XGBoost
The XGBoost
model was trained only on 50% of data since local machine only had 32 GB of RAM and loading full dataset
with all spectral indices was not possible. Scaling the training to the cloud was not performed.
Data prep
For training XGBoostClassifier
model a pixel-level dataset is needed. Creation of such dataset was done by
buffering the kelp segmentation masks and extracting values for those pixels.
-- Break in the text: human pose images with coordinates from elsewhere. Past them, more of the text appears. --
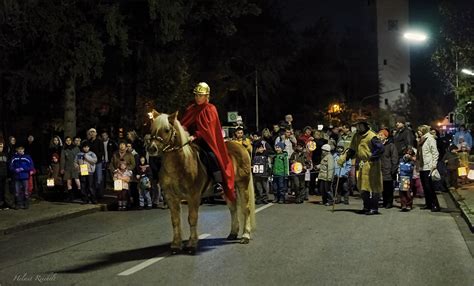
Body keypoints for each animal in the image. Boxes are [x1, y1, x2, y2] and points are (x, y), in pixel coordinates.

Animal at [147, 110, 256, 254]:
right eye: (151, 129)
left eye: (166, 130)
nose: (152, 149)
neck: (179, 164)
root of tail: (240, 146)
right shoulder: (171, 197)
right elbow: (175, 221)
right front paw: (176, 245)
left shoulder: (193, 196)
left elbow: (192, 218)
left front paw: (192, 244)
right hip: (227, 188)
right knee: (233, 208)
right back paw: (233, 233)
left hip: (242, 184)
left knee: (246, 208)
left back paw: (245, 236)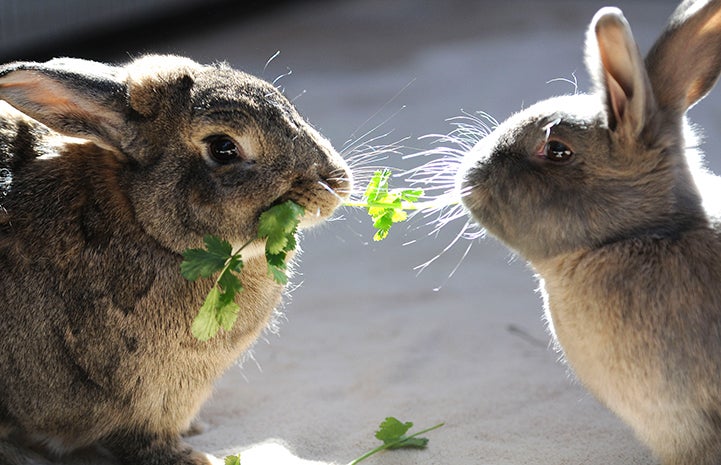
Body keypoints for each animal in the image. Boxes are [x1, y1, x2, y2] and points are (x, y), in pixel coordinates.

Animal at [0, 54, 351, 465]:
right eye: (223, 148)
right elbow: (139, 441)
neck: (142, 220)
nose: (336, 183)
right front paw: (196, 459)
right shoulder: (137, 400)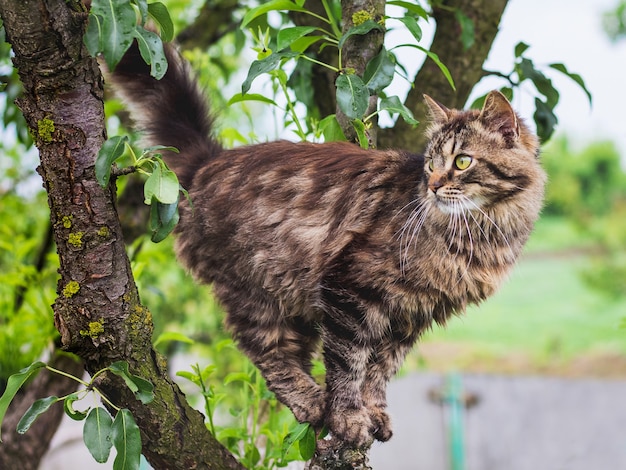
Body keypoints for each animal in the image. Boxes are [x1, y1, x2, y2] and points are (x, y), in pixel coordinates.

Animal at [109, 42, 544, 446]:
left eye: (462, 162)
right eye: (431, 163)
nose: (434, 186)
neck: (483, 232)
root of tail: (208, 162)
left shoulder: (409, 317)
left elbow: (378, 372)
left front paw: (375, 413)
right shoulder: (350, 288)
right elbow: (348, 364)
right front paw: (349, 418)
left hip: (295, 303)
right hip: (257, 288)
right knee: (264, 351)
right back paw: (313, 402)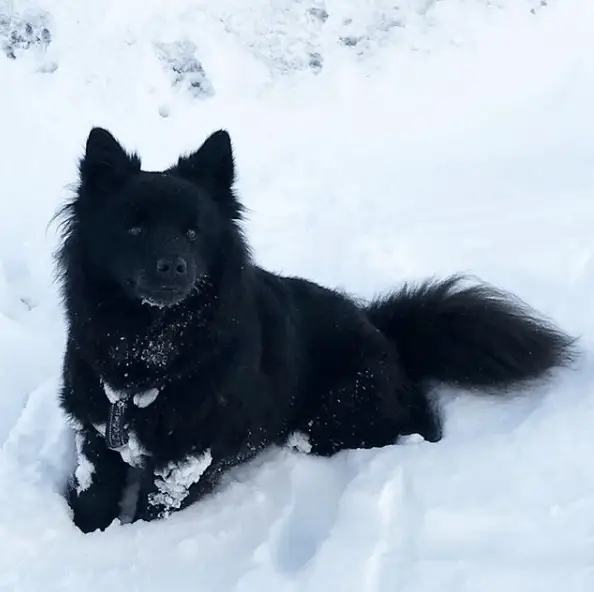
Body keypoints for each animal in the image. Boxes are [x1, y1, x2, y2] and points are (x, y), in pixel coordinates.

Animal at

A random sample of all pixels was
also added to give model a change to account for inland, corrupted, cloudy and open water pixels.
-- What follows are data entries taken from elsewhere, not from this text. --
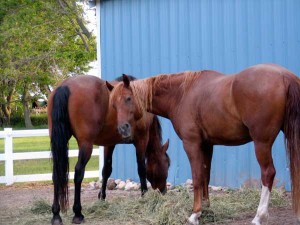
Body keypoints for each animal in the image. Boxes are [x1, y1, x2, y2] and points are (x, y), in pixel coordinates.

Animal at [47, 75, 169, 225]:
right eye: (167, 164)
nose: (164, 191)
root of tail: (65, 85)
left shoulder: (109, 144)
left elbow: (106, 170)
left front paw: (102, 197)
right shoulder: (141, 140)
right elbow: (141, 169)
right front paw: (144, 195)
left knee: (56, 174)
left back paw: (56, 214)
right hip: (86, 145)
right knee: (78, 173)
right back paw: (77, 213)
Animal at [108, 63, 300, 225]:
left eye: (128, 98)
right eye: (113, 105)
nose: (123, 129)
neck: (181, 95)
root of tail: (284, 76)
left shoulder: (191, 144)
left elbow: (197, 177)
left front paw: (195, 214)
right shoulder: (207, 145)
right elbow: (206, 175)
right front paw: (207, 210)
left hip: (262, 143)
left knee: (268, 173)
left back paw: (259, 216)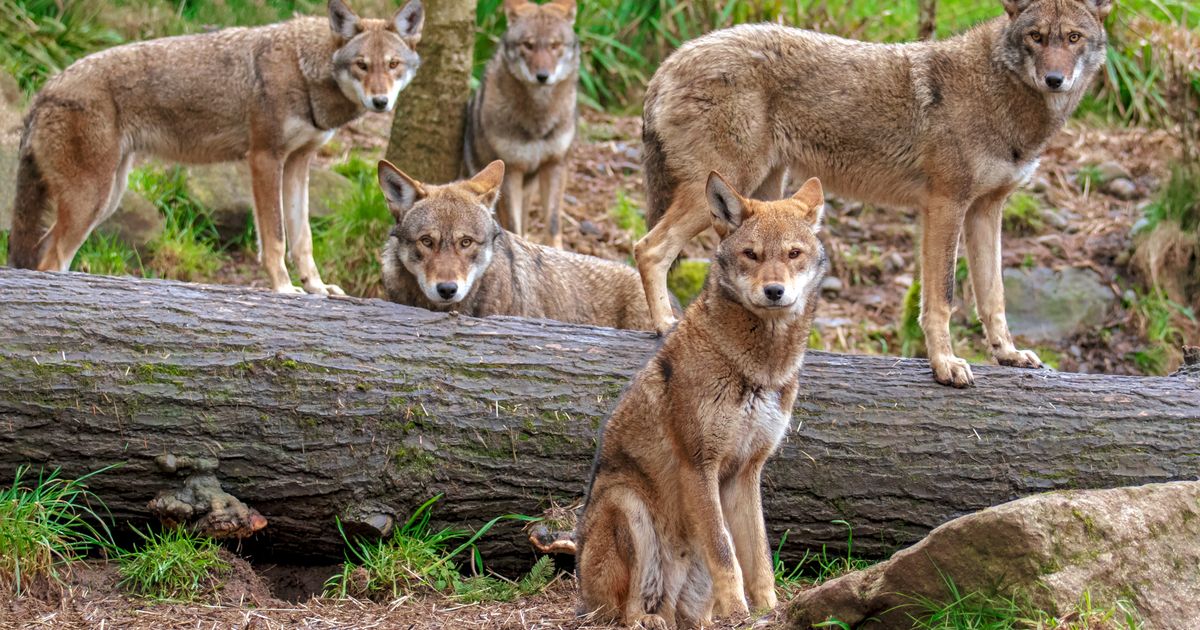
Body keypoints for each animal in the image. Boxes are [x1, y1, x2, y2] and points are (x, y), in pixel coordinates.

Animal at [7, 0, 422, 295]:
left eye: (393, 64)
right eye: (362, 65)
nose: (381, 102)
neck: (302, 68)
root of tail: (45, 89)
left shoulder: (299, 163)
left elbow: (302, 239)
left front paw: (317, 288)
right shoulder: (264, 159)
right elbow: (275, 238)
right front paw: (285, 289)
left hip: (107, 198)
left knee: (44, 253)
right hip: (92, 198)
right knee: (49, 260)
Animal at [460, 0, 578, 248]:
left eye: (554, 45)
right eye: (528, 45)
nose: (542, 76)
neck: (538, 120)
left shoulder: (555, 165)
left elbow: (553, 223)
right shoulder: (511, 171)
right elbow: (514, 227)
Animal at [576, 172, 830, 628]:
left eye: (793, 254)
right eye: (751, 254)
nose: (775, 290)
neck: (758, 371)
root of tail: (580, 596)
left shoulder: (746, 471)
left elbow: (758, 557)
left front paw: (768, 610)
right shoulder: (699, 465)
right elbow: (726, 552)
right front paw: (741, 612)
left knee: (687, 615)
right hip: (627, 504)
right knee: (626, 612)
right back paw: (648, 619)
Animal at [638, 0, 1113, 388]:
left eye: (1073, 37)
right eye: (1037, 37)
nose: (1055, 79)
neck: (998, 94)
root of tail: (669, 61)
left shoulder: (986, 209)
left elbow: (993, 295)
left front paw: (1008, 354)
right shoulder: (945, 205)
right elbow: (942, 298)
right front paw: (945, 364)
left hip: (761, 194)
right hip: (722, 188)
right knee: (649, 248)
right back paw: (664, 324)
To create this dataset run:
python ./kelp/data_prep/dataset_prep.py \
--data_dir=data/raw/train \
--metadata_fp=data/processed/stats/dataset_stats.parquet \
--output_dir=data/processed \
--train_size=0.95 \
--test_size=0.5 \
--buffer_pixels=5 \
--random_sample_pixel_frac=0.02
Training
python ./kelp/xgb/training/train.py
--dataset_fp=data/processed/train_val_test_pixel_level_dataset.parquet \
--train_data_dir=data/raw/train \
--output_dir=mlruns \
--spectral_indices=all \
--sample_size=0.2 \
--experiment=train-tree-clf-exp \
--explain_model
Training results
The best model with all input bands and all spectral indices had public LB score of 0.5125
Sample predictions:
Inference
To run inference on test images directory using model from specific run_dir
use:
python ./kelp/xgb/inference/predict.py \
--run_dir=<run_dir> \
--data_dir=data/raw/test/images \
--output_dir=data/predictions
To create submission run:
python ./kelp/xgb/inference/predict_and_submit.py \
--run_dir=<run_dir> \
--data_dir=data/raw/test/images \
--output_dir=data/submissions/xgb \
--preview_submission \
--preview_first_n=10
Feature importance
The feature importance (weight) is logged by enabling --explain_model
flag in the training config.
Logged figures
- Confusion matrices
- Precision-Recall curve
- ROC curve